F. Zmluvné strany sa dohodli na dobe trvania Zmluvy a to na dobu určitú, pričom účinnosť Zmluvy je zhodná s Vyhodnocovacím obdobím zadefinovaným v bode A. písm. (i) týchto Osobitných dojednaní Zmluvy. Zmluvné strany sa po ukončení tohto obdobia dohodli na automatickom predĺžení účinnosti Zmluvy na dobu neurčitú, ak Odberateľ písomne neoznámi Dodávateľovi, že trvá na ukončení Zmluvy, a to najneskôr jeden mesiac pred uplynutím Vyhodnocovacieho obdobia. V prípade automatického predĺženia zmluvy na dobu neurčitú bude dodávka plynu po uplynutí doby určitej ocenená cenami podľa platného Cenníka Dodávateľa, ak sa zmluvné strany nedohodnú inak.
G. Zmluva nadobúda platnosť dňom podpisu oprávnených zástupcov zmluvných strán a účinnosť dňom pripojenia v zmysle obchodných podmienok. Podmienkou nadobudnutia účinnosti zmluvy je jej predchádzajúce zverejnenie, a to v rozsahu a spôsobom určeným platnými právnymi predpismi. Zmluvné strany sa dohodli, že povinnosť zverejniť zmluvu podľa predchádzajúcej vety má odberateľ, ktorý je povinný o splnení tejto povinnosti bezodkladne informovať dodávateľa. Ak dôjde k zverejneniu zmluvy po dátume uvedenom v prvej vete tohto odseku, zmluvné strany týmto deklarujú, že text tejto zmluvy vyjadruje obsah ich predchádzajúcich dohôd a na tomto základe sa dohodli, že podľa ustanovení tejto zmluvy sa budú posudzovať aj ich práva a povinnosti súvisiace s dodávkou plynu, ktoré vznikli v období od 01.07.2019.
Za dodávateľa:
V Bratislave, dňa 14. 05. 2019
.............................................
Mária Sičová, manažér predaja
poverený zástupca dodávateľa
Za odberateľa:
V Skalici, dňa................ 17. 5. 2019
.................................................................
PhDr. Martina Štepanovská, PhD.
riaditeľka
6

------------------------------

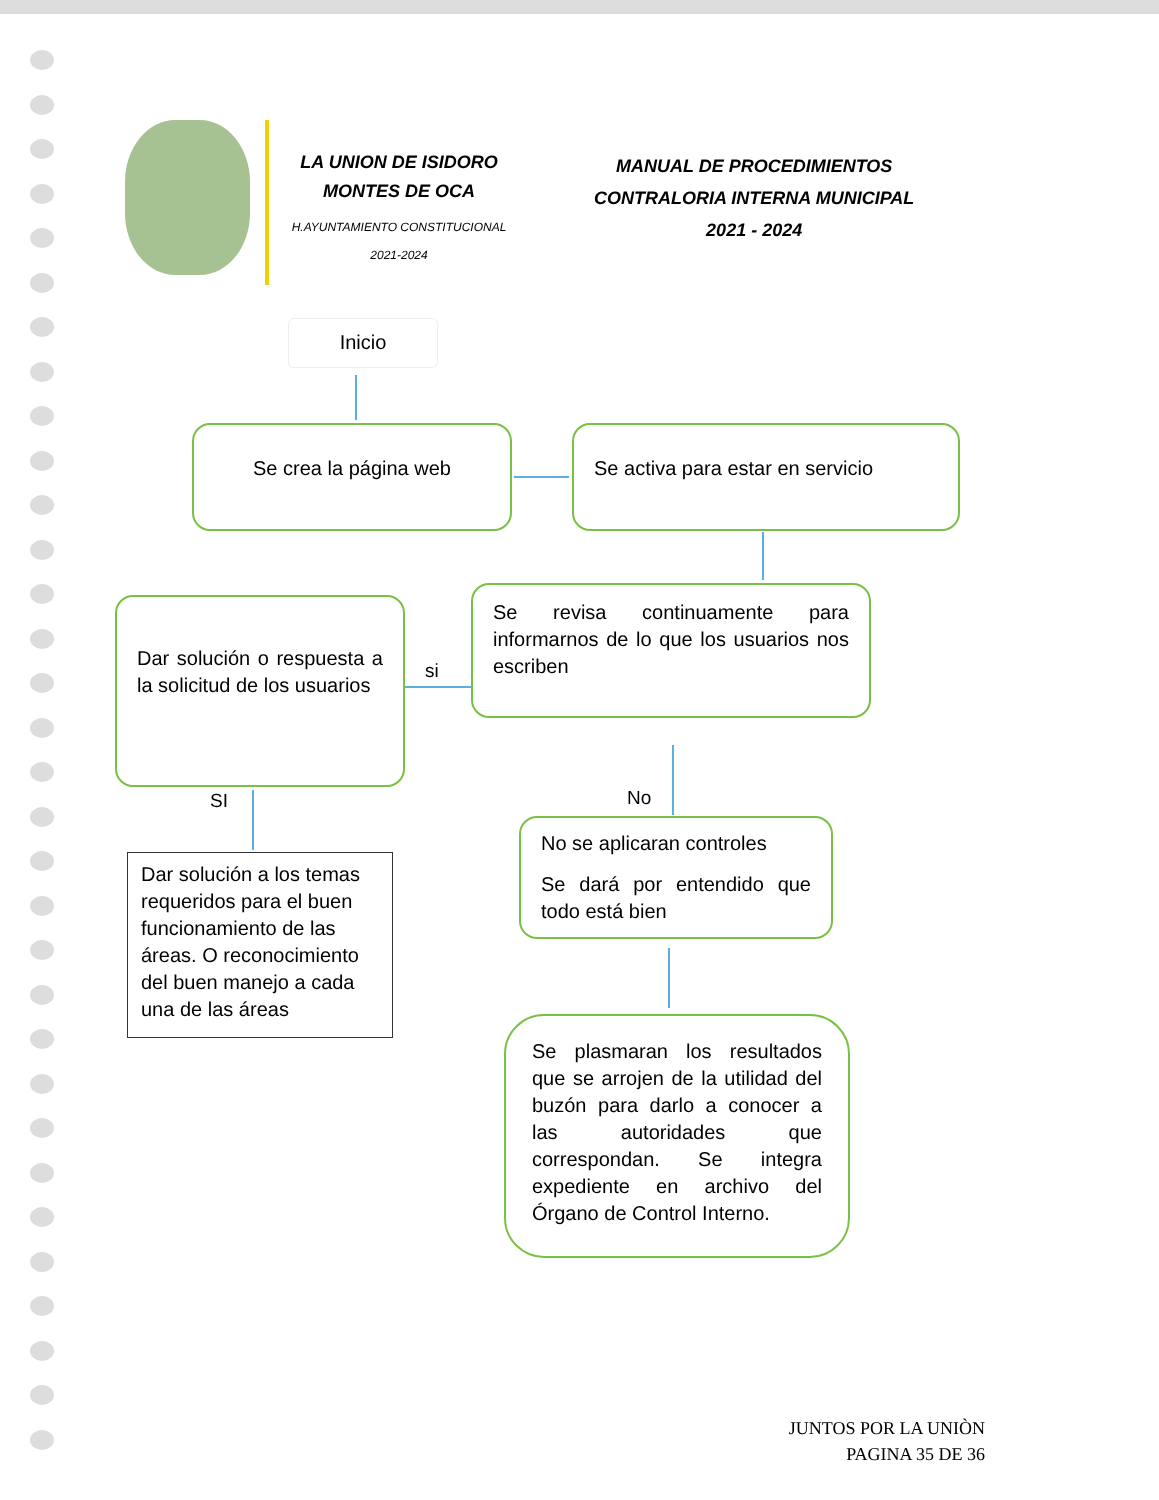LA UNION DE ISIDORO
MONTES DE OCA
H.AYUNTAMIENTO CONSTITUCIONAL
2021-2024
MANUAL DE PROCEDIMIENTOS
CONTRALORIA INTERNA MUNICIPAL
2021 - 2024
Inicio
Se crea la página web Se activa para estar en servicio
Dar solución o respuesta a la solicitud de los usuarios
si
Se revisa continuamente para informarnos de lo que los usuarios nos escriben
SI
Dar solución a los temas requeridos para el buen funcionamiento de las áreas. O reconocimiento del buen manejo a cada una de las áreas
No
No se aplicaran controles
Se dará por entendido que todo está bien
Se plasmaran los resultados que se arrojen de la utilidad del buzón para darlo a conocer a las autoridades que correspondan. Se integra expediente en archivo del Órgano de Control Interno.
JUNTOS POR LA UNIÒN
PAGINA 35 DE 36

------------------------------

__What this task involves__: Pick out the lines above containing the word "zmluvné", then copy them.

__Response__:
F. Zmluvné strany sa dohodli na dobe trvania Zmluvy a to na dobu určitú, pričom účinnosť Zmluvy je zhodná s Vyhodnocovacím obdobím zadefinovaným v bode A. písm. (i) týchto Osobitných dojednaní Zmluvy. Zmluvné strany sa po ukončení tohto obdobia dohodli na automatickom predĺžení účinnosti Zmluvy na dobu neurčitú, ak Odberateľ písomne neoznámi Dodávateľovi, že trvá na ukončení Zmluvy, a to najneskôr jeden mesiac pred uplynutím Vyhodnocovacieho obdobia. V prípade automatického predĺženia zmluvy na dobu neurčitú bude dodávka plynu po uplynutí doby určitej ocenená cenami podľa platného Cenníka Dodávateľa, ak sa zmluvné strany nedohodnú inak.
G. Zmluva nadobúda platnosť dňom podpisu oprávnených zástupcov zmluvných strán a účinnosť dňom pripojenia v zmysle obchodných podmienok. Podmienkou nadobudnutia účinnosti zmluvy je jej predchádzajúce zverejnenie, a to v rozsahu a spôsobom určeným platnými právnymi predpismi. Zmluvné strany sa dohodli, že povinnosť zverejniť zmluvu podľa predchádzajúcej vety má odberateľ, ktorý je povinný o splnení tejto povinnosti bezodkladne informovať dodávateľa. Ak dôjde k zverejneniu zmluvy po dátume uvedenom v prvej vete tohto odseku, zmluvné strany týmto deklarujú, že text tejto zmluvy vyjadruje obsah ich predchádzajúcich dohôd a na tomto základe sa dohodli, že podľa ustanovení tejto zmluvy sa budú posudzovať aj ich práva a povinnosti súvisiace s dodávkou plynu, ktoré vznikli v období od 01.07.2019.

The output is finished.